# Vet Gun



## TJH (Mar 23, 2014)

Anyone using one of these? Likes, dislikes, good insect control? Looking at getting one when the fly tags start getting weak, they usually run out about six weeks before the flies do here, and really don't want to retag that late in the year.

Thanks

T.J.


----------



## lgn98868 (Jun 15, 2015)

We have one. Don't like it, vets don't like it, but they're just upset you're not paying them 100 dollars to put in some new fly tags. I'd try some rubs, fly stop mineral, and maybe spray with some permethrin every couple of weeks.

Seems like we just hardly ever use the $300 (or whatever it cost) gun.


----------



## umpire52 (Oct 26, 2011)

Ive got one and used it. Had good results for 4-5 weeks and it was rainy during that time.

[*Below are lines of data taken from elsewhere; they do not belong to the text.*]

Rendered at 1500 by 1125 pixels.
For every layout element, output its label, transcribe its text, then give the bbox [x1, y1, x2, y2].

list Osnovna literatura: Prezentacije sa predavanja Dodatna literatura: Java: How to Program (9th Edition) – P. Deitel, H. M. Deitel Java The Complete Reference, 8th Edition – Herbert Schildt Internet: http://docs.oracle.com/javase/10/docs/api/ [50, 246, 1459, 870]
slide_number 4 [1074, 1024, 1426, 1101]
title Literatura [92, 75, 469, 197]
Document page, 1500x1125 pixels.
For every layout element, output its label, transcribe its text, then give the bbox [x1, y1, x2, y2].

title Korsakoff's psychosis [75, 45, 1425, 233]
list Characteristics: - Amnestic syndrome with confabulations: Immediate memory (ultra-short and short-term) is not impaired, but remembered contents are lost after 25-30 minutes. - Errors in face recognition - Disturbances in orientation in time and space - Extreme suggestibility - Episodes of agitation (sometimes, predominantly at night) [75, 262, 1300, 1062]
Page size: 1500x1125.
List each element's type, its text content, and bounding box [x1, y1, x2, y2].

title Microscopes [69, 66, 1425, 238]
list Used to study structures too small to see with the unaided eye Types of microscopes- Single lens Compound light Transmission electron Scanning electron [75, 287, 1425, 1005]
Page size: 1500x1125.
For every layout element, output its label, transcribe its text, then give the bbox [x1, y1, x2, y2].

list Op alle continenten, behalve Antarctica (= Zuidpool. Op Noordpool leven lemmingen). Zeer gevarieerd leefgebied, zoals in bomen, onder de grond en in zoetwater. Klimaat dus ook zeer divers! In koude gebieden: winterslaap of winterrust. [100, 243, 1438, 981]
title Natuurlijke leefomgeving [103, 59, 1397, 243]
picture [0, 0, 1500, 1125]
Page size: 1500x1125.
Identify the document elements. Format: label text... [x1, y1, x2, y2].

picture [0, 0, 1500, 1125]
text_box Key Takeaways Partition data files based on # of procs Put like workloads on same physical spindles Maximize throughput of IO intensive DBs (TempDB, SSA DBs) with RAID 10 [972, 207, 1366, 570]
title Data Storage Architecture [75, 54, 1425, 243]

One group of cattle did not mind it. the other group of cattle took off running after the first 5 or 6 were treated.


----------



## timberjackrob (Feb 16, 2015)

I love mine have treated cattle twice so far works great lasts about 30 to 40 days before retreat first time I didn't get all the cows treated out of 55 probably missed at least 8 or 9 but didn't see any flies on them either second time I put out feed and some good hay in my corral lot and stood by the gate and shot them as they came out that really worked good.


----------